The German city of Braunschweig has deemed flashmobs illegal. In a message to a man who had proposed a picnic on a public square, the city said that “any public flashmobs in Braunschweig are illegal and will in case of need be forbidden […] and dissolved by the police.”
What I find especially worrying is that authorities said that “the public space in Braunschweig serves exclusively traffic, i.e. the transfer from home a to home b, from home a to business b or from business a to business b.”
I.e. authorities think there should be no public life. In the dreams of these people, citizens would either be in their homes, their cars or privately-owned businesses.
Currently reading Lawrence Lessig’s “The Future of Ideas”, I think they forget about something important. Lessig time and again cites parks as an example for commons: Public space that is meant to serve people to hang around. In times where it has become a common complaint that you have to buy a latte macchiato in order to talk to your acquaintances, I find it worrying when cities try to erase the last free facilities for public life.
In fact, Braunschweig says that you may only assemble publicly when you have something political to say. The flashmobbers could announce a demonstration, but in this case, their picnic would not be granted. A picnic is, in the words of the authorities, “a non-licensable extraordinary use”.
Officially, the city is worried that the picnic may harm public property. It’s highly probable that they fear the flashmob could get out of hand like a recent event where thousands stormed the island of Sylt and indeed caused some damages. But even if this is the case, a simple fear cannot be reason enough to crack down on public life.
I think that we actually need more public life, and we need more gatherings like said flashmob that do not serve any higher means. It is an annual event; in the years before, no more than 70 people showed up.

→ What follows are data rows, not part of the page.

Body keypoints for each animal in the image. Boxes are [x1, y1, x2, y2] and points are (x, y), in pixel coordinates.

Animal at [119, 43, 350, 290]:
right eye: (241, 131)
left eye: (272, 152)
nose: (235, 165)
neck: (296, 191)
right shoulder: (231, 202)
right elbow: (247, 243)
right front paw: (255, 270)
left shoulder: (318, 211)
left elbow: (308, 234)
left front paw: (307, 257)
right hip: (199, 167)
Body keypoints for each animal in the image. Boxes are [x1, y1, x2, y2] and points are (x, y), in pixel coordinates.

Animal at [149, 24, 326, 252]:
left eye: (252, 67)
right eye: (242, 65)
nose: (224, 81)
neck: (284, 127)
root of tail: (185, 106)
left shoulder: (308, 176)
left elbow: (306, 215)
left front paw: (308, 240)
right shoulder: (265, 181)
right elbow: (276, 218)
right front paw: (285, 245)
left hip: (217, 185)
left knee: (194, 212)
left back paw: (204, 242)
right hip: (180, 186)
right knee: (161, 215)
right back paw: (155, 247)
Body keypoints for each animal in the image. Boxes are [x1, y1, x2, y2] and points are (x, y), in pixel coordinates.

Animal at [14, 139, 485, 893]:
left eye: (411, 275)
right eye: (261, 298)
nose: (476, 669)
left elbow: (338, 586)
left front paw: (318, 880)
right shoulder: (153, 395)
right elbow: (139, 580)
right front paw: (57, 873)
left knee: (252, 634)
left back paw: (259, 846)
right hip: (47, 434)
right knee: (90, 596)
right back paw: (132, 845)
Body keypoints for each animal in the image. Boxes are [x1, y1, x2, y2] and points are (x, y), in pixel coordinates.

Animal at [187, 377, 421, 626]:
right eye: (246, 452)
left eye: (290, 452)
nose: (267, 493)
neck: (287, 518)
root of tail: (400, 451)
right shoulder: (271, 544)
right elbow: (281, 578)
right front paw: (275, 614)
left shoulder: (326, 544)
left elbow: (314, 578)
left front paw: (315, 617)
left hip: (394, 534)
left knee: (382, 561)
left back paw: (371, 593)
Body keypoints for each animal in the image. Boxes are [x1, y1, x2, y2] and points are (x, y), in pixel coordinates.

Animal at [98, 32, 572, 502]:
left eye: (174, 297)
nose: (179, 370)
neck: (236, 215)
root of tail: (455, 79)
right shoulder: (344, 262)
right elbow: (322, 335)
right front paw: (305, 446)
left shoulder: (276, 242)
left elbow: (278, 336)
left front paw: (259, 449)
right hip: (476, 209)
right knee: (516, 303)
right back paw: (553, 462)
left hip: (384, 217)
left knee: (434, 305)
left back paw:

And even if it were some more – what is so worrying about people picnicking together on a public square? The same politicians that complain at length about anti-social behavior seem to have a strange, deep-rooted fear of citizens engaging in public life.
It is a fear of the unorganized character of a flashmob. These people do not understand an event where there are no authorities, where the one who started it does not claim to have a right to command those taking up the idea, where there is no leader assuming responsability, but many citizens that are all responsable for themselves. In one word, flashmobs are just too democratic for these old authorities.